[Start of section]

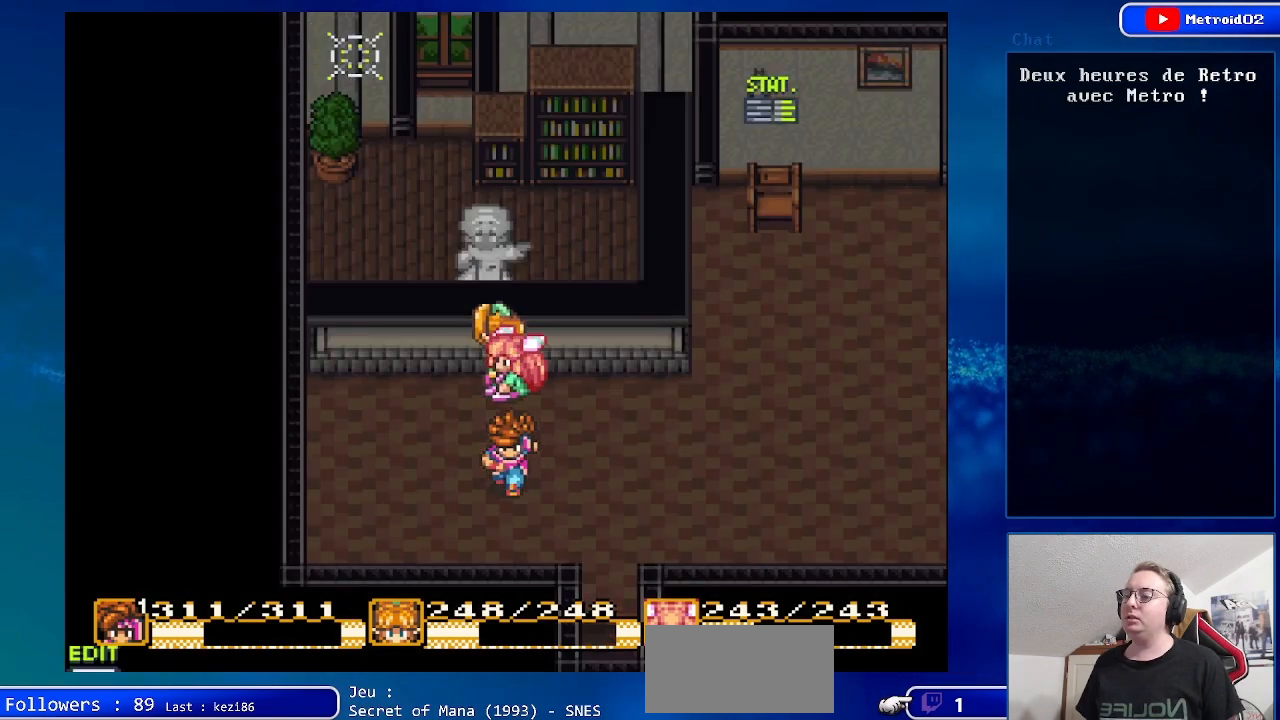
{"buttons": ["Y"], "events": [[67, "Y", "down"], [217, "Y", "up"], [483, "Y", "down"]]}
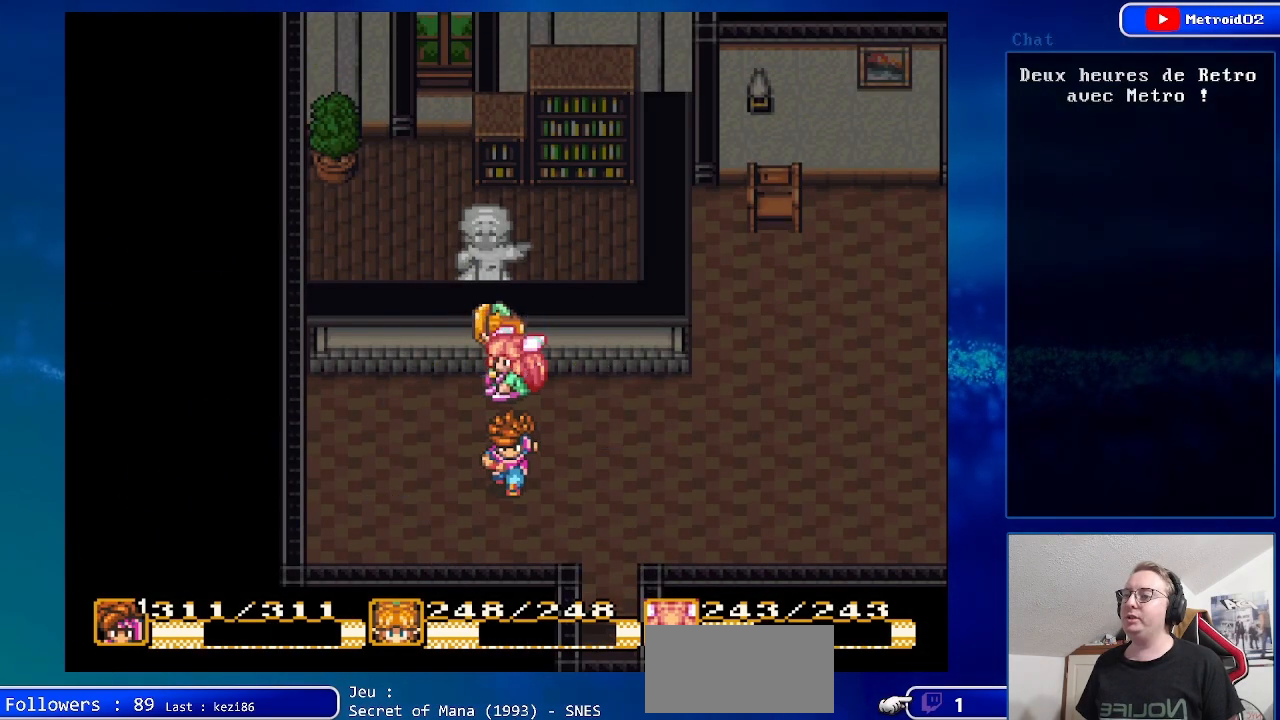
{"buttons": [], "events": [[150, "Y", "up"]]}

[End of section]
[Start of section]

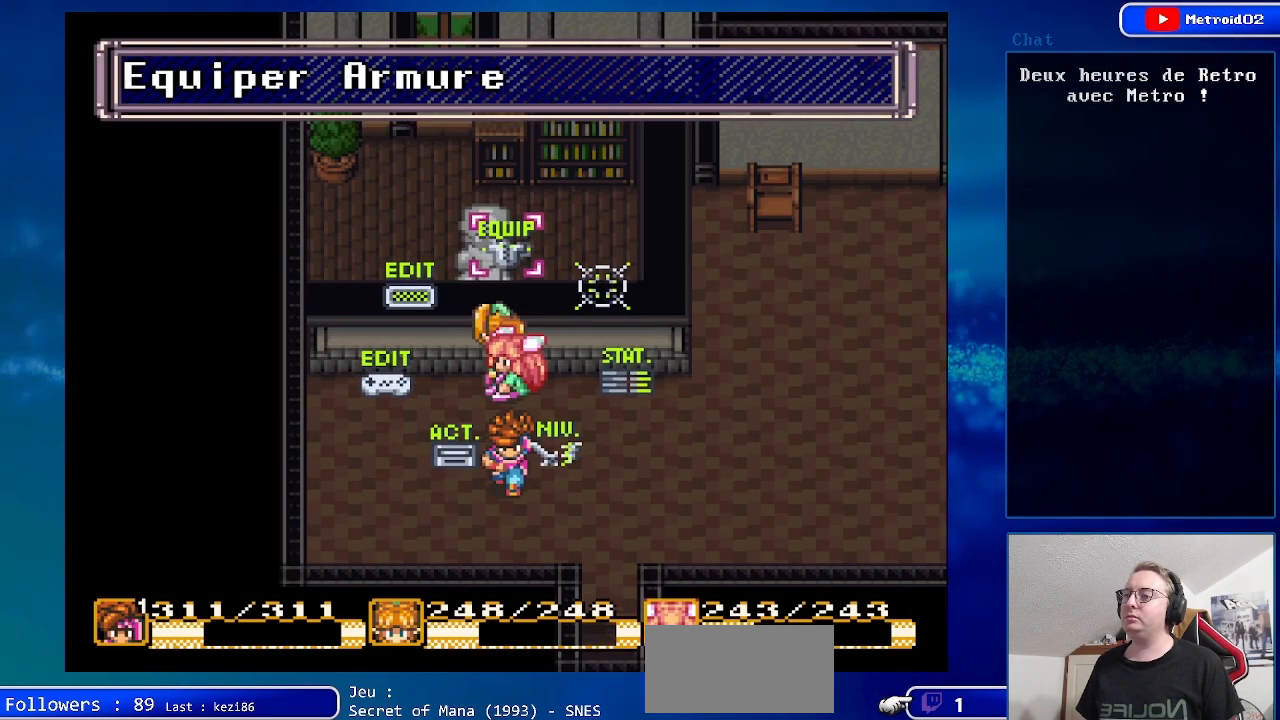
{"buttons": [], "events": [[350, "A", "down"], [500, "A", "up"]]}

[End of section]

* EXERCISE: Scan the data above. Return every line with "down" in it.

* RESULT OF THIS EXERCISE:
{"buttons": ["Y"], "events": [[67, "Y", "down"], [217, "Y", "up"], [483, "Y", "down"]]}
{"buttons": [], "events": [[350, "A", "down"], [500, "A", "up"]]}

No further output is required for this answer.